«Se acabó la fiesta»: Gobierno entrante anuncia fuerte recorte del gasto público y revisión del presupuesto nacional
El ministro de Hacienda designado, Miguel Gómez Martínez, confirmó que el gobierno entrante iniciará un profundo ajuste fiscal con el objetivo de enfrentar la difícil situación de las finanzas públicas del país. Entre las primeras medidas estará la reducción del tamaño del Estado, la revisión del Presupuesto General de la Nación y un estricto control del gasto público.

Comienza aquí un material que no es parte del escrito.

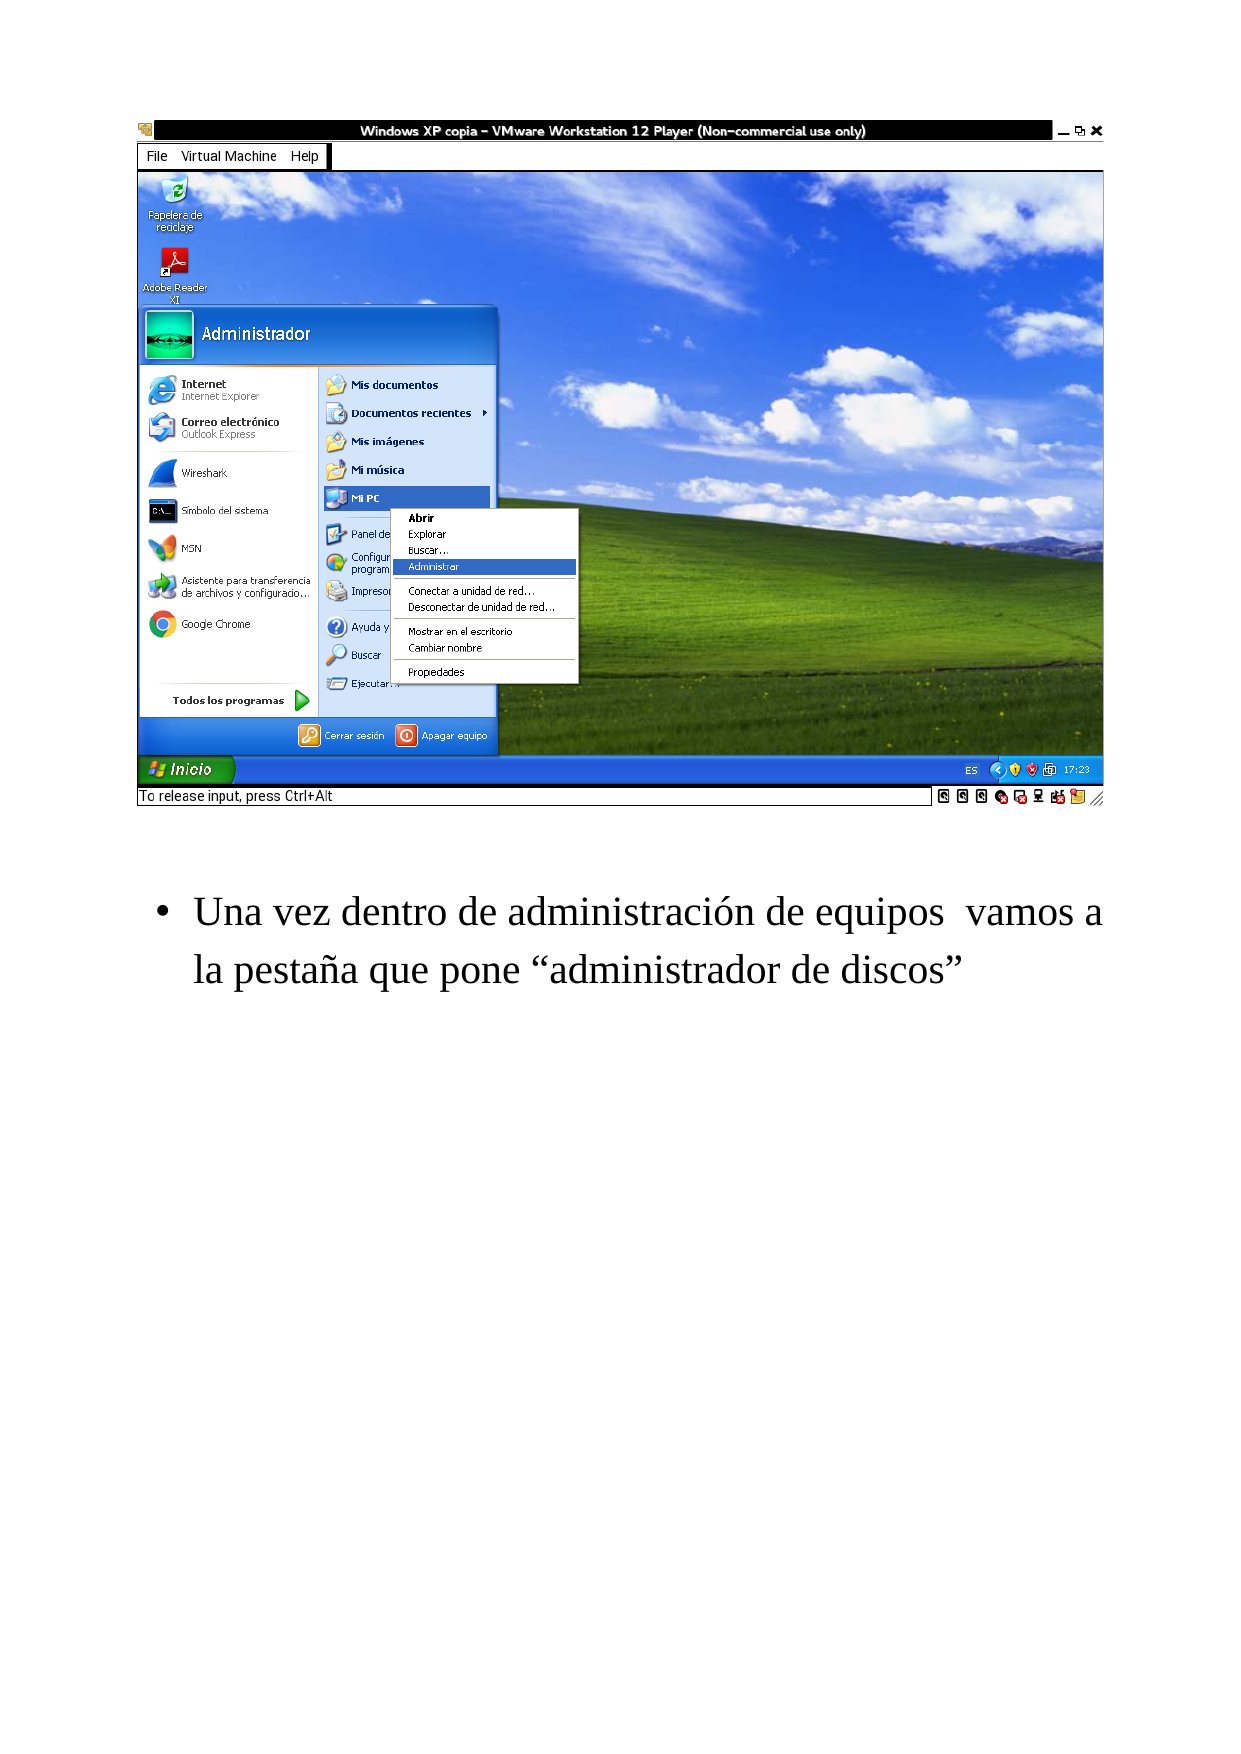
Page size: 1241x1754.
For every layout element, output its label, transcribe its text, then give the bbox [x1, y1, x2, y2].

list Una vez dentro de administración de equipos vamos a la pestaña que pone “administrador de discos” [156, 887, 1122, 992]
picture [136, 118, 1104, 806]
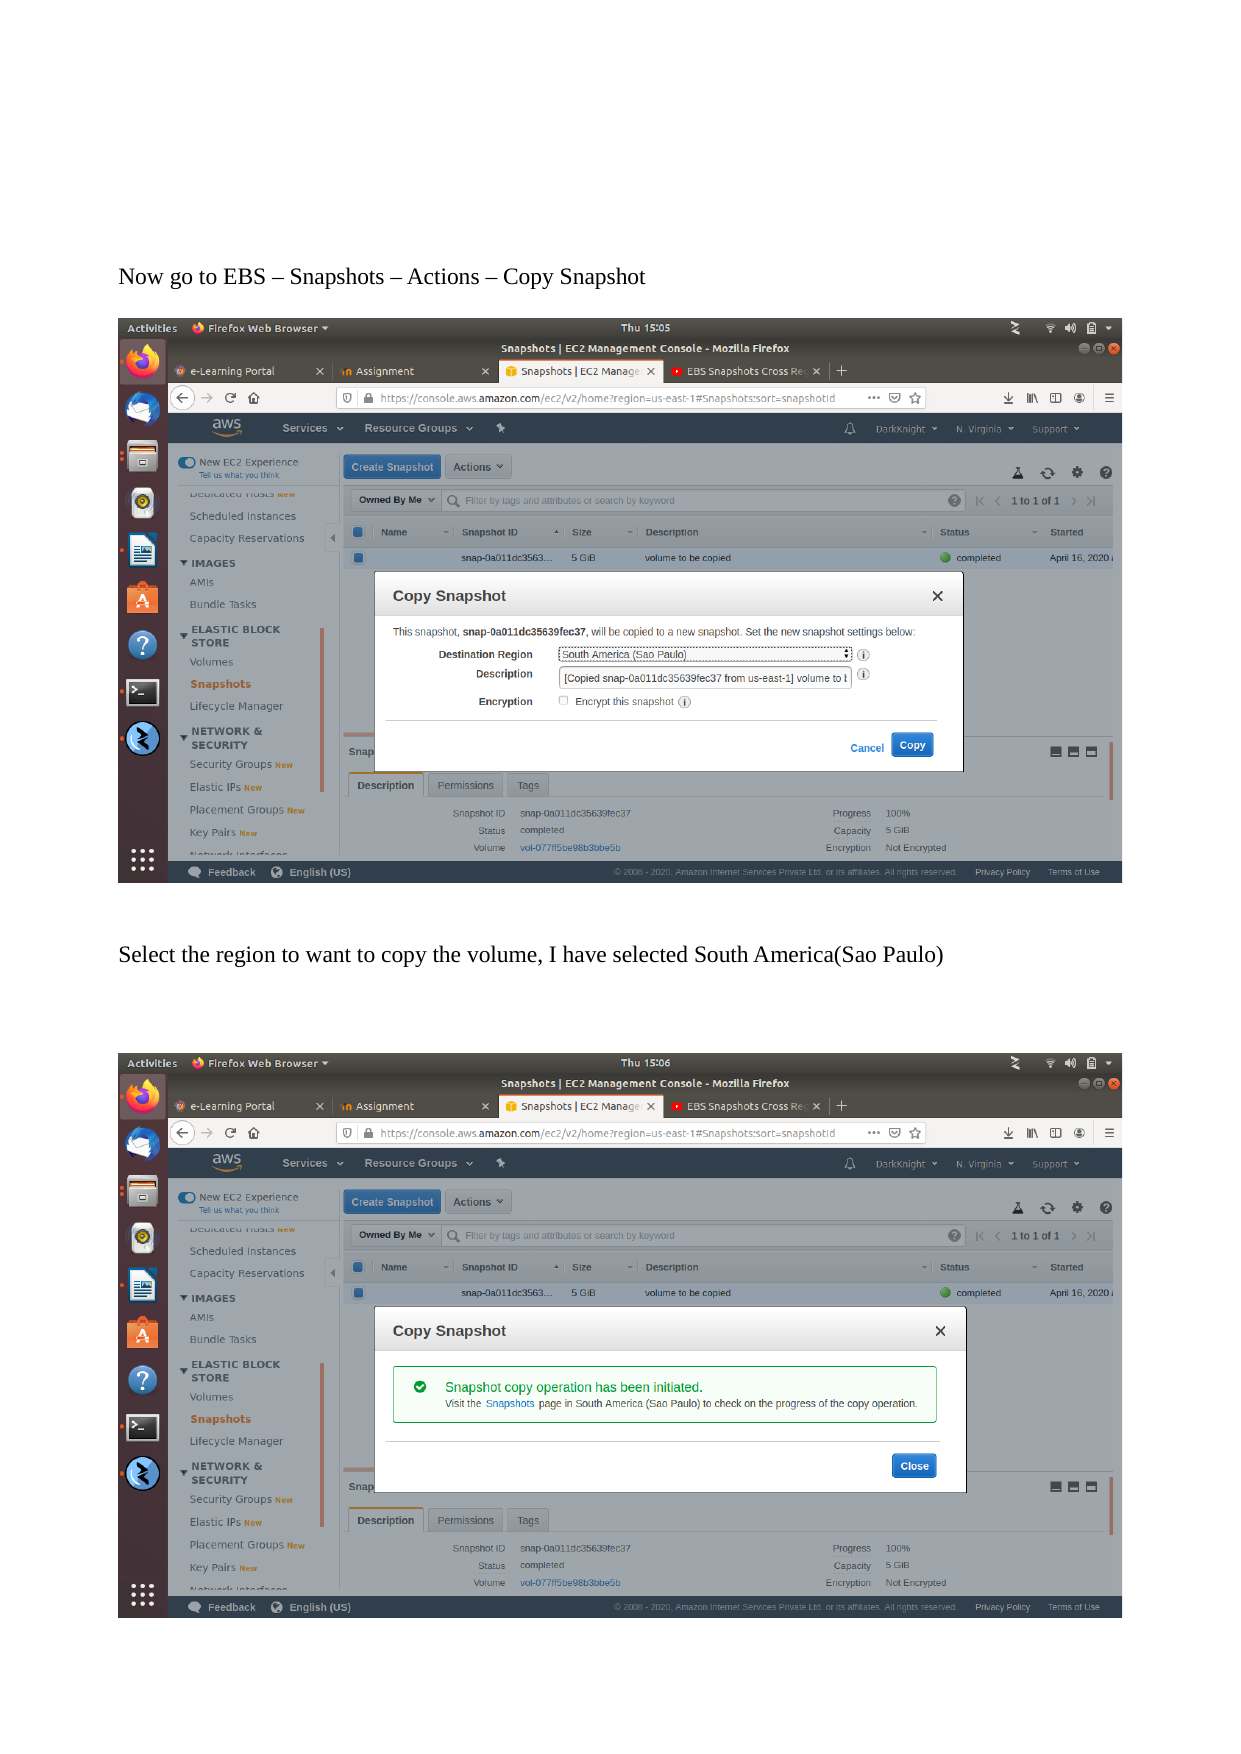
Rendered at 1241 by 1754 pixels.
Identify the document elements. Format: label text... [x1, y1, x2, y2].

Durante una entrevista en Blu Radio, Gómez aseguró que el país ya no cuenta con margen para seguir aumentando el gasto estatal y lanzó un mensaje contundente:
«La fiesta se acabó porque se acabó el espacio.»
El nuevo jefe de la cartera de Hacienda explicó que el Gobierno revisará el presupuesto vigente de 2026 para encontrar recursos y anunció que el presupuesto de 2027 crecerá por debajo de la inflación, como parte de un plan de austeridad.
Menos ministerios y reducción del Estado
Dentro de las propuestas también está la disminución del aparato estatal. Según el ministro designado, el país no tiene capacidad para sostener el número actual de ministerios ni el crecimiento de sus nóminas.
Aunque todavía no se ha definido cuáles entidades serán objeto de los recortes, el gobierno adelantó que buscará reducir significativamente el tamaño del Estado.
¿Habrá reforma tributaria?
Gómez criticó la reforma tributaria que prepara el gobierno saliente, calificándola como una consecuencia del deterioro de las finanzas públicas. Sin embargo, no descartó presentar una nueva reforma durante la próxima administración, aunque afirmó que estaría enfocada en incentivar el crecimiento económico y la inversión, más que en cubrir el déficit fiscal.
Cambio en la política energética
Otro de los anuncios fue el regreso a la exploración y explotación de hidrocarburos como parte de la estrategia energética del nuevo gobierno. El ministro sostuvo que fortalecer la producción de energía será fundamental para impulsar la economía nacional.
Con estas medidas, el gobierno de Abelardo de la Espriella comienza a delinear una política económica basada en la austeridad, el recorte del gasto público y la reorganización del Estado, en medio de un complejo panorama fiscal para Colombia.